Mean pooling aggregates this diffuse signal effectively:
- noise averages out,
- shared structure is reinforced,
- and the resulting representation aligns well with slide-level RNA measurements.
5.2 Weak Supervision Favors Simplicity
Our labels are derived from RNA-seq and thresholded at the cohort level. They are inherently noisy and provide no spatial guidance. Under such weak supervision, ABMIL is forced to assign meaning to individual patches without ground truth, increasing the risk of focusing on spurious correlations.
Mean pooling makes a much weaker assumption: all patches contribute partial evidence. In this context, that assumption turns out to be better aligned with reality.
5.3 Optimization Matters
Finally, the mean-pooling model is simply easier to train. It operates on one vector per slide, has smoother gradients, and avoids the instability introduced by attention normalization over thousands of instances. When the signal is global, this simplicity becomes an advantage rather than a limitation.
6. What This Result Tells Us
The takeaway is not that ABMIL is ineffective, but that the problem itself is not strongly instance-driven. Telomerase-associated morphology appears to be a global tissue phenotype, and global aggregation provides a better inductive bias.
ABMIL remains valuable for:
- interpretability,
- exploratory analysis,
- tasks driven by localized signals,
- and potentially as a second-stage refinement model.

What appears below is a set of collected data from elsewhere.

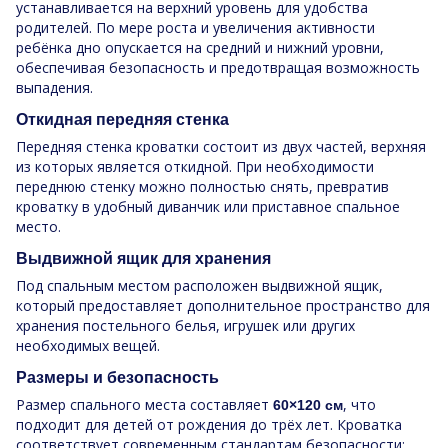
устанавливается на верхний уровень для удобства
родителей. По мере роста и увеличения активности
ребёнка дно опускается на средний и нижний уровни,
обеспечивая безопасность и предотвращая возможность
выпадения.
Откидная передняя стенка
Передняя стенка кроватки состоит из двух частей, верхняя
из которых является откидной. При необходимости
переднюю стенку можно полностью снять, превратив
кроватку в удобный диванчик или приставное спальное
место.
Выдвижной ящик для хранения
Под спальным местом расположен выдвижной ящик,
который предоставляет дополнительное пространство для
хранения постельного белья, игрушек или других
необходимых вещей.
Размеры и безопасность
Размер спального места составляет
, что
60×120 см
подходит для детей от рождения до трёх лет. Кроватка
соответствует современным стандартам безопасности:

But for the core prediction task, mean pooling captures the dominant signal more efficiently.
Lessons Learned
-
Not every WSI problem is a multiple-instance problem. Although WSIs are composed of many patches, the predictive signal may still be global rather than localized.
-
Biology determines the right inductive bias. Telomerase activity reflects widespread tumor properties (proliferation, cellularity, nuclear atypia), making global aggregation more effective than patch selection.
-
Weak supervision favors simpler aggregation. When labels come from slide-level RNA measurements, enforcing instance-level explanations can amplify noise instead of reducing it.
-
Attention is a tool, not a guarantee. Attention-based MIL provides interpretability and is powerful for focal phenomena, but it is not universally superior to simpler pooling strategies.
-
Strong baselines are essential. Comparing against a simple mean-pooling model was crucial to correctly interpret ABMIL’s behavior and avoid overfitting the modeling approach to the data.
Conclusion
Across these three posts, we set out to explore whether telomerase activity—a fundamentally molecular property—leaves a detectable imprint in tumor histology.
We began by grounding the problem in cancer biology, then built a multimodal dataset linking RNA-seq–derived telomerase labels to whole-slide images. Finally, we explored increasingly structured models, from global pooling to attention-based multiple-instance learning.
The most important result is not a particular metric, but a conceptual one: telomerase-associated morphology appears to be predominantly global rather than focal. In this regime, simple aggregation strategies outperform more complex instance-selection mechanisms, especially under weak supervision.
This outcome reinforces a broader lesson in applied machine learning for biology: architectural sophistication must follow biological structure, not precede it. Attention-based models remain invaluable tools—but only when the underlying signal truly demands them.
With this, we close the series having not only improved performance, but also gained a clearer understanding of how telomerase activity manifests in histological space.